** Opening Given records block **
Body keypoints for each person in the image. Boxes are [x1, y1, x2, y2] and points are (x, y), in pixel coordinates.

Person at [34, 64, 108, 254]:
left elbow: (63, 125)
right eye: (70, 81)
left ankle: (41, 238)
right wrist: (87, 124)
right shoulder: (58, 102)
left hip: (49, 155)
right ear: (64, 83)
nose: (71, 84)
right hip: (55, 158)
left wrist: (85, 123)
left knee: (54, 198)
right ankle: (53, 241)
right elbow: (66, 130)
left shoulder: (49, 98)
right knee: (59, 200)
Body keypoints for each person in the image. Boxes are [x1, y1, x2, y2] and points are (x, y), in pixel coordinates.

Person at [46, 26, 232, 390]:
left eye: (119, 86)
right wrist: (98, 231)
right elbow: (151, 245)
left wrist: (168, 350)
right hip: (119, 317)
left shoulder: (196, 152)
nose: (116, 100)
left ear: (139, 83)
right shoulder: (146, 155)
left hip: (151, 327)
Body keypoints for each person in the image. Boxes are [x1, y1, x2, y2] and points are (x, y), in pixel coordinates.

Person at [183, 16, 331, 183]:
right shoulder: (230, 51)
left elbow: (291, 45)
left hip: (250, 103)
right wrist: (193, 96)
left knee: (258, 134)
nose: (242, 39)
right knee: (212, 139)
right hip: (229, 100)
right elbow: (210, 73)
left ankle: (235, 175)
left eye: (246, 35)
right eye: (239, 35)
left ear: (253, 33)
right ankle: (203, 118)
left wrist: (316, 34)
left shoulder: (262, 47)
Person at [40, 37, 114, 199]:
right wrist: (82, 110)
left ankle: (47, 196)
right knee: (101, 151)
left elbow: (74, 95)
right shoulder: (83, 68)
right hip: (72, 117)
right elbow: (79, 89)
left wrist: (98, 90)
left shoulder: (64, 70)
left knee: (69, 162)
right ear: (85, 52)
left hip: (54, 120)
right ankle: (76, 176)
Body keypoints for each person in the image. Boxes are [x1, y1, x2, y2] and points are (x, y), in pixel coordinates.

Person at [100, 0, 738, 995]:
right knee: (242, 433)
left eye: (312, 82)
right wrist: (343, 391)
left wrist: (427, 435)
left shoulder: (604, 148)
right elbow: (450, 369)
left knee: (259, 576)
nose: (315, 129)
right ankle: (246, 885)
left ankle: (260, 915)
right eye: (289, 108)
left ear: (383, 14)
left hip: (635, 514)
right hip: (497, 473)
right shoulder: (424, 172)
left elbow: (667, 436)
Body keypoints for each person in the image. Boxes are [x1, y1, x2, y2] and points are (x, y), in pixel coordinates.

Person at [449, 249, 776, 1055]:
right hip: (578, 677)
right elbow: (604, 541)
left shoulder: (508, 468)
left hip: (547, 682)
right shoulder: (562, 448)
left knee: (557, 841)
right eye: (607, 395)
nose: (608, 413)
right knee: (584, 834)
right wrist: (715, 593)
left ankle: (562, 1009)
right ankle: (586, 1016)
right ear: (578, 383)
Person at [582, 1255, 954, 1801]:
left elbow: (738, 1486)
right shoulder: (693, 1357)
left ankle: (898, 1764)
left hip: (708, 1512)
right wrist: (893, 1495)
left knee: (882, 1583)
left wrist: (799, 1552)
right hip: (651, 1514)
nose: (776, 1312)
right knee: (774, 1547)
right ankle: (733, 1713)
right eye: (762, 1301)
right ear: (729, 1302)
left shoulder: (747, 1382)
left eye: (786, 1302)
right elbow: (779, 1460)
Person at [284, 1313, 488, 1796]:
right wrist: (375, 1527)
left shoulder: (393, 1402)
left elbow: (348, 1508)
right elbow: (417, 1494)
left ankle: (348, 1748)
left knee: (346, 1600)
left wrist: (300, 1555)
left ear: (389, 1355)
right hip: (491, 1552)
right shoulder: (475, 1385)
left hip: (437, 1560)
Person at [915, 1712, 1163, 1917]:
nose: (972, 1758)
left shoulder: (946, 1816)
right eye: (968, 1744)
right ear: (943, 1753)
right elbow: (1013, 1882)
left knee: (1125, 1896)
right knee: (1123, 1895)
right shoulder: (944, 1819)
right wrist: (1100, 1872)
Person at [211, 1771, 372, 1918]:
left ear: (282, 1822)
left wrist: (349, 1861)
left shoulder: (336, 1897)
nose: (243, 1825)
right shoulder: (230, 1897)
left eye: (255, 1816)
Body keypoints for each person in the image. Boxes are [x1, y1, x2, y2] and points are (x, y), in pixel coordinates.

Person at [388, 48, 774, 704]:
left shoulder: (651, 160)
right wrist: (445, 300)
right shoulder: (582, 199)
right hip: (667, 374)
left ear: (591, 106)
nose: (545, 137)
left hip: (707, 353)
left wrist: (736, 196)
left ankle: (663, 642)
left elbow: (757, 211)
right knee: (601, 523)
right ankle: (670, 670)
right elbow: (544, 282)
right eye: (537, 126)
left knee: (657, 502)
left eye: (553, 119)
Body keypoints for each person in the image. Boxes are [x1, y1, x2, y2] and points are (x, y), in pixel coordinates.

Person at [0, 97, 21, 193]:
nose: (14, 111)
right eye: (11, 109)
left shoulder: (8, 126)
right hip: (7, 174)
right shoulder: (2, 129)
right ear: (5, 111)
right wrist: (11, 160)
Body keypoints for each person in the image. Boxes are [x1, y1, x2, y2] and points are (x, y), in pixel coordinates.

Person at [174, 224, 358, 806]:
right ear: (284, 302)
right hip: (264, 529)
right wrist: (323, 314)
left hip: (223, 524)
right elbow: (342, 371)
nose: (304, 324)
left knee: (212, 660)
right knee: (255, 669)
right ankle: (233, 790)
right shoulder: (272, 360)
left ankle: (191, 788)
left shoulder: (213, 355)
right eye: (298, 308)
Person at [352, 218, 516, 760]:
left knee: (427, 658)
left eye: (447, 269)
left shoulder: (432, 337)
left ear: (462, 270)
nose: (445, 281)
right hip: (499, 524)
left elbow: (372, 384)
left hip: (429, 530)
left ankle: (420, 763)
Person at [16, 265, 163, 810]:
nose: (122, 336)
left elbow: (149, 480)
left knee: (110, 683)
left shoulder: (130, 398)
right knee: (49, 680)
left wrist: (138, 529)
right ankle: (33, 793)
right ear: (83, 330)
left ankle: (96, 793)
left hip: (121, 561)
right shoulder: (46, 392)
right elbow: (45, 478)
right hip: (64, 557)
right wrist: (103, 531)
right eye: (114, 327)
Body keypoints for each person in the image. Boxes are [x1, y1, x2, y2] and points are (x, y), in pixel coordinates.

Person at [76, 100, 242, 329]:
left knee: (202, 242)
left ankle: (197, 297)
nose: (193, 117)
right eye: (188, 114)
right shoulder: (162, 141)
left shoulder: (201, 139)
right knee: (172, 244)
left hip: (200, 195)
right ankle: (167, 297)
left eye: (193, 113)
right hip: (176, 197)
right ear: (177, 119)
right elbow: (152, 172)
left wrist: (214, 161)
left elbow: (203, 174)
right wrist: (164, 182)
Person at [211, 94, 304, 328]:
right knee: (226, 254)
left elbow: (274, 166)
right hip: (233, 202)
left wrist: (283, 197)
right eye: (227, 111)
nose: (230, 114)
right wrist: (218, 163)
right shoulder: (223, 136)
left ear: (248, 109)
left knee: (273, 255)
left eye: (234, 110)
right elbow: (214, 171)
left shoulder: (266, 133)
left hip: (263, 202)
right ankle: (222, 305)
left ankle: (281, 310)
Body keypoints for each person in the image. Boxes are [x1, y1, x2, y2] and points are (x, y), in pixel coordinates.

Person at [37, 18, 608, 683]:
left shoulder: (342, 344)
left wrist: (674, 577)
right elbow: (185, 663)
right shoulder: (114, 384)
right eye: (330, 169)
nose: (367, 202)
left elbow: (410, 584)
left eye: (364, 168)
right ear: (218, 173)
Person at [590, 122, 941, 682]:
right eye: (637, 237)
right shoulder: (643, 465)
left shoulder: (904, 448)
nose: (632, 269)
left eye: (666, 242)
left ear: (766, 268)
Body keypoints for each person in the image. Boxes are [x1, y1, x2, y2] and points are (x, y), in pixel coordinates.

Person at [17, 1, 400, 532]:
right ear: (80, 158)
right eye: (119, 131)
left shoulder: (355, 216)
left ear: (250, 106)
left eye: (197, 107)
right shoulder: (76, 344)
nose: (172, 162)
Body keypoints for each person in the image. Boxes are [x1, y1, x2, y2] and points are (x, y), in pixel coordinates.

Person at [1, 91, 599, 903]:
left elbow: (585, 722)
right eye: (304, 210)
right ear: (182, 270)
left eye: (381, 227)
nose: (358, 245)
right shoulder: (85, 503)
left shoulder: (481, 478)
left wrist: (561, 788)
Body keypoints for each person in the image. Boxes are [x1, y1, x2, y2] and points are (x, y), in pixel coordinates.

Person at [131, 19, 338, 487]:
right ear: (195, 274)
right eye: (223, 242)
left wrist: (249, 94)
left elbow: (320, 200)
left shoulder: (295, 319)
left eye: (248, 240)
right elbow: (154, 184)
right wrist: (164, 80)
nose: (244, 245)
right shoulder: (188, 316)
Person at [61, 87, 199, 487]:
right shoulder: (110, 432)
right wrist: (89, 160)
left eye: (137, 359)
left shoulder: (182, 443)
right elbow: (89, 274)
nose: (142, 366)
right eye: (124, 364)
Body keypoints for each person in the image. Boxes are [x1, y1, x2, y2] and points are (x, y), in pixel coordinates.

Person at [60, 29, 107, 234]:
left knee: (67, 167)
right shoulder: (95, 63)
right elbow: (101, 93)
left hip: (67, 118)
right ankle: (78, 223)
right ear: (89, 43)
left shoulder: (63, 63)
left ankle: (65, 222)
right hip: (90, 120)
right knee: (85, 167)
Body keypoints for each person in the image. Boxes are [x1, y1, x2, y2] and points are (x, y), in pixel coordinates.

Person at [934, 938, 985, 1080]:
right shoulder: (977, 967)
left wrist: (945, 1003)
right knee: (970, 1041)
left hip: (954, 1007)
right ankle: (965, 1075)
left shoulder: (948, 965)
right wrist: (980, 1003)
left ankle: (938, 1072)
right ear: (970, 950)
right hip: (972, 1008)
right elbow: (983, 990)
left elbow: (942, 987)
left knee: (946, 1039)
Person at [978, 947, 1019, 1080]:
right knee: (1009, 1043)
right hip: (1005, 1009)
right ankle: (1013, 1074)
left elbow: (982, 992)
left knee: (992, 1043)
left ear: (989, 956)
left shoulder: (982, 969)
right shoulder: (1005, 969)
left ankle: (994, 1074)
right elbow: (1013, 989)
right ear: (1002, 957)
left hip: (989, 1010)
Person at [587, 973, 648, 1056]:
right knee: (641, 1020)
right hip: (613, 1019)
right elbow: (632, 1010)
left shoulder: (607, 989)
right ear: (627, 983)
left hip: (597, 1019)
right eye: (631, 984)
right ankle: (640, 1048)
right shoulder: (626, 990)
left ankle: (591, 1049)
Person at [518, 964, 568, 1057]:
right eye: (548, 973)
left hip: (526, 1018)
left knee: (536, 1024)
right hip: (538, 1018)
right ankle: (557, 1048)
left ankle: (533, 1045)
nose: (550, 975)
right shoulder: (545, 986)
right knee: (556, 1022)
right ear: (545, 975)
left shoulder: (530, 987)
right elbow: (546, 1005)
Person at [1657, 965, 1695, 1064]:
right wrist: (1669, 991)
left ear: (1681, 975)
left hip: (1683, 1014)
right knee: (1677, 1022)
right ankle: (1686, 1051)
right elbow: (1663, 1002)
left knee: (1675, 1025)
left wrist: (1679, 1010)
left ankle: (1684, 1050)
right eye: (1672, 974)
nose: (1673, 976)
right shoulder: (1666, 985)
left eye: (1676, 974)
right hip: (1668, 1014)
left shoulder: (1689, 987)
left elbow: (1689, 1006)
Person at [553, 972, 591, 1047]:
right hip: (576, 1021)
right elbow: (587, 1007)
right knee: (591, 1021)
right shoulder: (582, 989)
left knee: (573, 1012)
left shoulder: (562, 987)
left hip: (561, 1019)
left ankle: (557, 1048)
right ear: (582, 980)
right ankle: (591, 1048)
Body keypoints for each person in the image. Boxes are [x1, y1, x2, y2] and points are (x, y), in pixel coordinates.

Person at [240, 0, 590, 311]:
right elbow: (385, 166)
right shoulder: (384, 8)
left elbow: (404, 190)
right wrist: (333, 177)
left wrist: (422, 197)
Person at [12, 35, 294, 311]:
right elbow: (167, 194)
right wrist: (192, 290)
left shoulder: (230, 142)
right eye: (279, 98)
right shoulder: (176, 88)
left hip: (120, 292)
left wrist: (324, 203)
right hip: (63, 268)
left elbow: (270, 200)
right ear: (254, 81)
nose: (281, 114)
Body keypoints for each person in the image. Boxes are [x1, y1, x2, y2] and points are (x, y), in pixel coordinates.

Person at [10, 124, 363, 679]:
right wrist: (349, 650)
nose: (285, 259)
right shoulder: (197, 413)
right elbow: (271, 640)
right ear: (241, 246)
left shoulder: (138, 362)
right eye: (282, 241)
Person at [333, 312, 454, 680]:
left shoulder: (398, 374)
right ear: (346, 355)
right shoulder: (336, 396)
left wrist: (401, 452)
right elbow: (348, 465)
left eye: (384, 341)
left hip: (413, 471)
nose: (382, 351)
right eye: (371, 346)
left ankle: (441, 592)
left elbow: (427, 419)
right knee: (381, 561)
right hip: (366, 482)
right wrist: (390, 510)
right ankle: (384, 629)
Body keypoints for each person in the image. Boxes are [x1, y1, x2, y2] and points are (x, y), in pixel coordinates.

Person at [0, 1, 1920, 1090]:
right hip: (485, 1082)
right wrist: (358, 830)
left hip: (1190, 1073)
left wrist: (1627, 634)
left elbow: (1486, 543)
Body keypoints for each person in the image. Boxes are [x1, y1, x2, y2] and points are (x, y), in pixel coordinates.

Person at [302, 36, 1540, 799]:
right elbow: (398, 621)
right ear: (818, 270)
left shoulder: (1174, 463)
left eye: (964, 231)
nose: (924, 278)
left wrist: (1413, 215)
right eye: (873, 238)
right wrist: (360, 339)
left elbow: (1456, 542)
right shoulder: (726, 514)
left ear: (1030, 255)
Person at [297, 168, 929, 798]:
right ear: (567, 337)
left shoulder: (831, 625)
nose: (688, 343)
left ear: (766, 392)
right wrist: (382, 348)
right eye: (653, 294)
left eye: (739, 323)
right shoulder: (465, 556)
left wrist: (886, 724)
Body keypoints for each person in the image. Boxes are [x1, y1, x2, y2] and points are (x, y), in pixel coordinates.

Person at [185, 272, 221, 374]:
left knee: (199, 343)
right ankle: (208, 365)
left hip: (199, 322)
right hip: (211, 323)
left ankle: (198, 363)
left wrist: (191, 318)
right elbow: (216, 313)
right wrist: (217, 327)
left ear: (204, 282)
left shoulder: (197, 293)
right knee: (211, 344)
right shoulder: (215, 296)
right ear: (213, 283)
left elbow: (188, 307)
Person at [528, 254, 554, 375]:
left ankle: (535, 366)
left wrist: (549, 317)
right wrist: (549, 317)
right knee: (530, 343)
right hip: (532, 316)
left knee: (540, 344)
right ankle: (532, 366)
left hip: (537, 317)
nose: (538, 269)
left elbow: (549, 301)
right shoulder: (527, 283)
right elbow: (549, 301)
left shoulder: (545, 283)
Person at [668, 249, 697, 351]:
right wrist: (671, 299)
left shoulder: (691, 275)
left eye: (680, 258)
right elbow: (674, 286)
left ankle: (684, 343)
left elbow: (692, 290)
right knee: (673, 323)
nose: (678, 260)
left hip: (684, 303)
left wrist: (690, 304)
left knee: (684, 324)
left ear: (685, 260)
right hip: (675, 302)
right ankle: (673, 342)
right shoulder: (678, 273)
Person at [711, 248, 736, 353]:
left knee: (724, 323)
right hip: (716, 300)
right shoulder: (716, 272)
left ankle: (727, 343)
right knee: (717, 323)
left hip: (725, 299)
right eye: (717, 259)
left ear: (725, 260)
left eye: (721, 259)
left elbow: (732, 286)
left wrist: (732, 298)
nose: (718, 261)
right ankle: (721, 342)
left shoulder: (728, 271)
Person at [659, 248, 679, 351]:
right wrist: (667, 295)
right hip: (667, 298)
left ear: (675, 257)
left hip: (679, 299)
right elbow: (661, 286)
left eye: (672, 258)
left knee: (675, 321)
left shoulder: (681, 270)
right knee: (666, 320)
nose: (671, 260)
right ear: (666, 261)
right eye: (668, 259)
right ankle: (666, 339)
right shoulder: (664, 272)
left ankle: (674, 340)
** Closing Given records block **
● Problem description:
From the entries above, restate word for word the lines from the line containing "right ear: (582, 980)" to the line containing "right elbow: (271, 640)", both ends included, and nothing more.

● Written response:
right ear: (582, 980)
right ankle: (591, 1048)
Body keypoints for each person in the image. Boxes are [x1, y1, x2, y2] and points are (x, y), in pixel coordinates.

Person at [240, 0, 590, 311]:
right elbow: (385, 166)
right shoulder: (384, 8)
left elbow: (404, 190)
right wrist: (333, 177)
left wrist: (422, 197)
Person at [12, 35, 294, 311]:
right elbow: (167, 194)
right wrist: (192, 290)
left shoulder: (230, 142)
right eye: (279, 98)
right shoulder: (176, 88)
left hip: (120, 292)
left wrist: (324, 203)
right hip: (63, 268)
left elbow: (270, 200)
right ear: (254, 81)
nose: (281, 114)
Body keypoints for each person in the image. Boxes are [x1, y1, x2, y2] and points are (x, y), in pixel coordinates.

Person at [10, 124, 363, 679]:
right wrist: (349, 650)
nose: (285, 259)
right shoulder: (197, 413)
right elbow: (271, 640)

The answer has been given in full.